Ich wollte zu ihnen rennen, ihnen aufhelfen, sie…

Doch da hatte mich mein Onkel erreicht und hielt mich fest, bevor ich noch einen weiteren Schritt machen konnte.

„Saradoc, bring ihn hier weg. Er muss das nicht sehen,“ sagte eine Stimme wie aus weiter Ferne und mein Onkel hob mich auf und wollte mich davontragen. Ich schlug um mich und wehrte mich mit all meinen Mitteln, doch er hielt mich einfach nur fest.

„Schsch, Frodo. Es ist alles in Ordnung, du musst nicht…“

„ Nein! Nein! Mama! Mama!“

Ich wollte mich nicht beruhigen. Ich wollte zu ihr.

„Frodo, du kannst ihnen nicht helfen. Sie sind…“

Er beschleunigte seine Schritte. Ich konnte nicht mehr kämpfen. Jetzt wusste ich, ich wusste es instinktiv, was mich heute Morgen so nervös gemacht hatte.

Ich schluchzte leise und wollte mich nicht beruhigen.

Den ganzen Abend wartete ich darauf, dass sich alles nur als Scherz herausstellte, das meine Eltern wieder im Türrahmen auftauchten und mich in die Arme schließen würden. Aber nichts von alldem geschah. Ich verließ mein Zimmer immer seltener, sprach mit niemandem. Ich wollte nur in Ruhe gelassen werden.

Und eines Nachts fasste ich einen Entschluss. Ich wollte fort gehen. Für immer.

Ich packte meine Sachen und machte mich heimlich davon. Wohin sollte ich gehen? Das wusste ich selbst nicht. Aber wie magnetisch zog der Alte Wald meine Aufmerksamkeit auf sich und ich lenkte meine Schritte unter diese uralten Bäume, um wenigstens hier ein bisschen Trost zu finden.
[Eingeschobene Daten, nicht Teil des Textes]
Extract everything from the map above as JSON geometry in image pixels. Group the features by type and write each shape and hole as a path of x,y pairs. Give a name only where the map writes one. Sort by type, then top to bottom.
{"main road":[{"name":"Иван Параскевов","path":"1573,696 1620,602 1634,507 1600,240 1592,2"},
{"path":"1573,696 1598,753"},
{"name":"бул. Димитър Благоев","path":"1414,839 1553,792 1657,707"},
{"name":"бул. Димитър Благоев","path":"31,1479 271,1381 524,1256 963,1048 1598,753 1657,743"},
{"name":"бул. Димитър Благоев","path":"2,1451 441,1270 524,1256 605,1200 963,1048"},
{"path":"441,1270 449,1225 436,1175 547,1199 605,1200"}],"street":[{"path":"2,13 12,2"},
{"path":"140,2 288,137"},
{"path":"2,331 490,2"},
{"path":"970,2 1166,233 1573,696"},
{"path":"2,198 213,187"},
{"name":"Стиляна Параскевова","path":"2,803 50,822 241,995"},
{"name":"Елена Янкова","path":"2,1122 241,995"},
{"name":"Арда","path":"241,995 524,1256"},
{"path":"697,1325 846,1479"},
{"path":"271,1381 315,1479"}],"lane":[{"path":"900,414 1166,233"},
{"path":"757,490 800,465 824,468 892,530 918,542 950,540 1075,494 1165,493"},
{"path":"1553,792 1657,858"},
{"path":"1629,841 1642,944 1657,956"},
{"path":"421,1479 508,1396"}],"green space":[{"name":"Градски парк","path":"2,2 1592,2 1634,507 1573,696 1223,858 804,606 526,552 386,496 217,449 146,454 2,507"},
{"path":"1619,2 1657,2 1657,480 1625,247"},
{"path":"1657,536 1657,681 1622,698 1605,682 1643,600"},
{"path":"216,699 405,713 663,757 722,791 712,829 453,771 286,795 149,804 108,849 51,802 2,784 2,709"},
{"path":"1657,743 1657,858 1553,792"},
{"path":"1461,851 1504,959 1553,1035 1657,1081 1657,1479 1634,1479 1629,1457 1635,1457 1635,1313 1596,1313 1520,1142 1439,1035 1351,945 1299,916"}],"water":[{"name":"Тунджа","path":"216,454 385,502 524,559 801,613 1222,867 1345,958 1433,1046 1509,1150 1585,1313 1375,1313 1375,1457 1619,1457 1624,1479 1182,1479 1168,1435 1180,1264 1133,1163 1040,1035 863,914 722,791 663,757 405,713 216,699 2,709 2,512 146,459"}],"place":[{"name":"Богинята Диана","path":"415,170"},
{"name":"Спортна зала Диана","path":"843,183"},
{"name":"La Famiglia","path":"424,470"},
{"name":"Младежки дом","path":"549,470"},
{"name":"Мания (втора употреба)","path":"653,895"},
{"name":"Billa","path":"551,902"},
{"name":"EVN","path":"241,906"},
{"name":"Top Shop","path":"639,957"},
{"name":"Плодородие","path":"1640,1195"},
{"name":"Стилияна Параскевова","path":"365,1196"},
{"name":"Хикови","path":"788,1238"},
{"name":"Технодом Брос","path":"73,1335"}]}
Es dauerte Tage, bis man mich endlich fand. Ich wollte nicht zurück, aber ich musste. Niemand war ernstlich böse über mein Verhalten. Sie verstanden, warum ich so hatte handeln müssen. Und auch ich war endlich zu dem Schluss gekommen, dass alle Gegenwehr vergeblich wäre. Sie wollten mir nur helfen, die ganze Zeit über. Und ich ließ sie nicht.

„Frodo,“ sagte mein Onkel eines Tages zu mir. „Wir alle verstehen, was in dir vorgeht. Uns anderen geht es ebenso. Das ist für alle schwer, den Tod von jemandem, den man liebt, zu verkraften. Aber deswegen darfst du nicht aufgeben! Sei stark! Das Leben geht weiter.“

Er hatte Recht, aber das verstand ich da noch nicht. Das Leben geht weiter.